For a sufficiently drastic violation, the best available enforcement mechanism may be to entirely suspend publication of work building on licensed code and models. Potentially the license could include terms such that all participants must suspend publication.
Call for Future Work
An EA organization or group seeking to pursue this idea may want to:
Draft the actual license terms, ideally with the input of legal and AI policy experts.
Set up an organization that could enforce the license terms on violators via lawsuits and that has the resources to do so.
Individuals could contribute in a number of ways, including
Researching the history of software license litigation to build an understanding of what could be legally enforceable.

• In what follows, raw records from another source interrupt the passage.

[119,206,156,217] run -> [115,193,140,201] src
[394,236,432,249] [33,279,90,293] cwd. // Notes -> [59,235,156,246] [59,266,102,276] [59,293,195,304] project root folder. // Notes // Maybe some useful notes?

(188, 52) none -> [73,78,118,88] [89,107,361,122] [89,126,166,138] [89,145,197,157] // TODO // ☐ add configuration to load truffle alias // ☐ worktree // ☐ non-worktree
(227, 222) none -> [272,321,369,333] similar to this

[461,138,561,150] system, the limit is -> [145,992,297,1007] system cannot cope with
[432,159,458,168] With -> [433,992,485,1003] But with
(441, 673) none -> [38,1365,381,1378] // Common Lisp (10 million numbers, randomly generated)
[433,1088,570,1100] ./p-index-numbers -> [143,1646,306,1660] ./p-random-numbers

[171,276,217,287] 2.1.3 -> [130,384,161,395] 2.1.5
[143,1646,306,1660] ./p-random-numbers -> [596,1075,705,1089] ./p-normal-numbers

A comprehensive view of the legal landscape would be extremely helpful in setting up the license, but individuals could work on such a project independently and compare notes (via the EA Forum or via a wiki project)
Researching the possible unintended consequences from creating such a license
Do licenses deter friendly actors without affecting malicious actors?
Analyzing the comparative effectiveness of various AI organizations’ attempts to formalize safety principles, and track how those principles influence the behavior of those organizations.
Trying to figure out a set of principles (broad and specific) to which licensees could be held.
Articulating a versioning or corrigibility clause that allows for additions of values or safety measures.
Analyzing whether such a license would be most beneficial if it had limited scope (e.g. to countries where the enforcement mechanism can be the US legal system), or if it needs to be enforceable or effective globally.
Thanks to Jonathan Rodriguez, Guive Assadi, Todor Markov, and Jeremy Nixon for helpful comments on earlier drafts of this article.